Dataset entries:
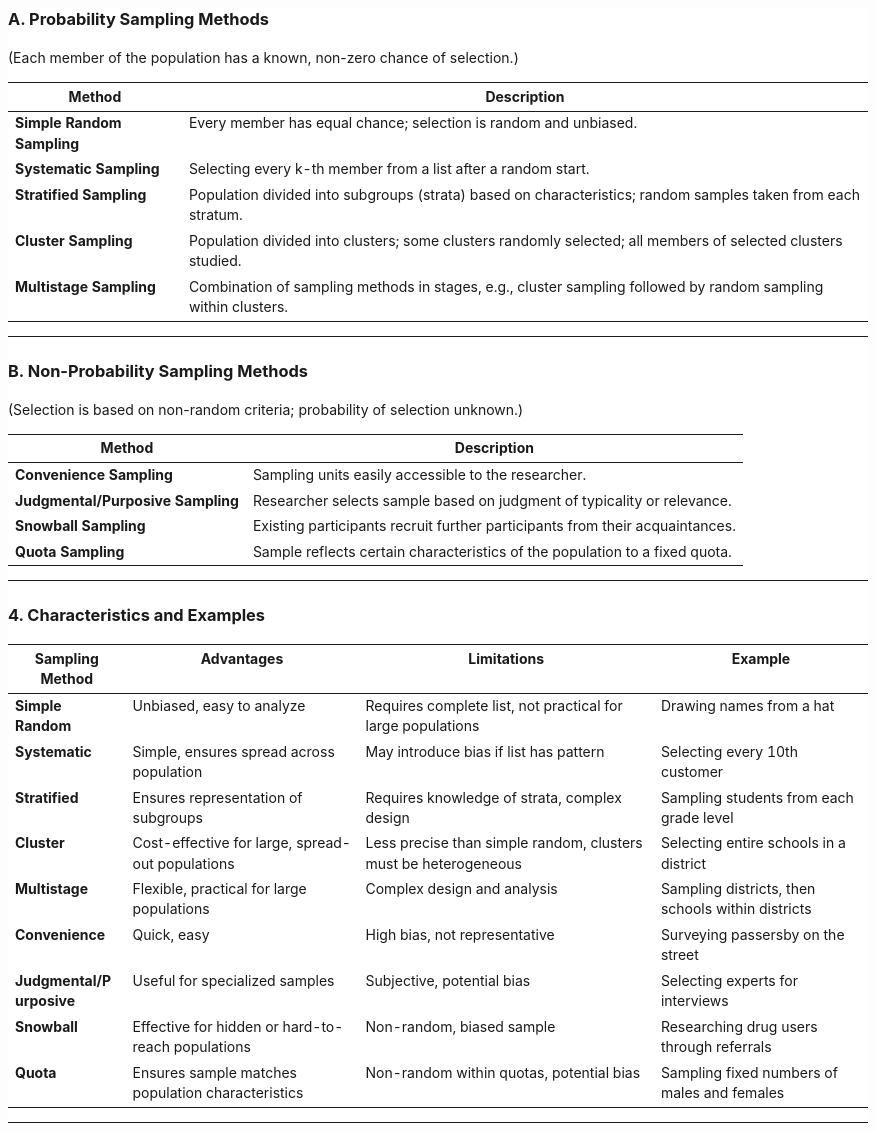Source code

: 
### **A. Probability Sampling Methods**

(Each member of the population has a known, non-zero chance of selection.)

| **Method**                 | **Description**                                                                                                |
| -------------------------- | -------------------------------------------------------------------------------------------------------------- |
| **Simple Random Sampling** | Every member has equal chance; selection is random and unbiased.                                               |
| **Systematic Sampling**    | Selecting every k-th member from a list after a random start.                                                  |
| **Stratified Sampling**    | Population divided into subgroups (strata) based on characteristics; random samples taken from each stratum.   |
| **Cluster Sampling**       | Population divided into clusters; some clusters randomly selected; all members of selected clusters studied.   |
| **Multistage Sampling**    | Combination of sampling methods in stages, e.g., cluster sampling followed by random sampling within clusters. |

---

### **B. Non-Probability Sampling Methods**

(Selection is based on non-random criteria; probability of selection unknown.)

| **Method**                        | **Description**                                                              |
| --------------------------------- | ---------------------------------------------------------------------------- |
| **Convenience Sampling**          | Sampling units easily accessible to the researcher.                          |
| **Judgmental/Purposive Sampling** | Researcher selects sample based on judgment of typicality or relevance.      |
| **Snowball Sampling**             | Existing participants recruit further participants from their acquaintances. |
| **Quota Sampling**                | Sample reflects certain characteristics of the population to a fixed quota.  |

---

### **4. Characteristics and Examples**

| **Sampling Method**      | **Advantages**                                    | **Limitations**                                                 | **Example**                                       |
| ------------------------ | ------------------------------------------------- | --------------------------------------------------------------- | ------------------------------------------------- |
| **Simple Random**        | Unbiased, easy to analyze                         | Requires complete list, not practical for large populations     | Drawing names from a hat                          |
| **Systematic**           | Simple, ensures spread across population          | May introduce bias if list has pattern                          | Selecting every 10th customer                     |
| **Stratified**           | Ensures representation of subgroups               | Requires knowledge of strata, complex design                    | Sampling students from each grade level           |
| **Cluster**              | Cost-effective for large, spread-out populations  | Less precise than simple random, clusters must be heterogeneous | Selecting entire schools in a district            |
| **Multistage**           | Flexible, practical for large populations         | Complex design and analysis                                     | Sampling districts, then schools within districts |
| **Convenience**          | Quick, easy                                       | High bias, not representative                                   | Surveying passersby on the street                 |
| **Judgmental/Purposive** | Useful for specialized samples                    | Subjective, potential bias                                      | Selecting experts for interviews                  |
| **Snowball**             | Effective for hidden or hard-to-reach populations | Non-random, biased sample                                       | Researching drug users through referrals          |
| **Quota**                | Ensures sample matches population characteristics | Non-random within quotas, potential bias                        | Sampling fixed numbers of males and females       |

---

TO DO
Report all lines in the records that include the string "Systematic".

EXERCISE RESPONSE
| **Systematic Sampling**    | Selecting every k-th member from a list after a random start.                                                  |
| **Systematic**           | Simple, ensures spread across population          | May introduce bias if list has pattern                          | Selecting every 10th customer                     |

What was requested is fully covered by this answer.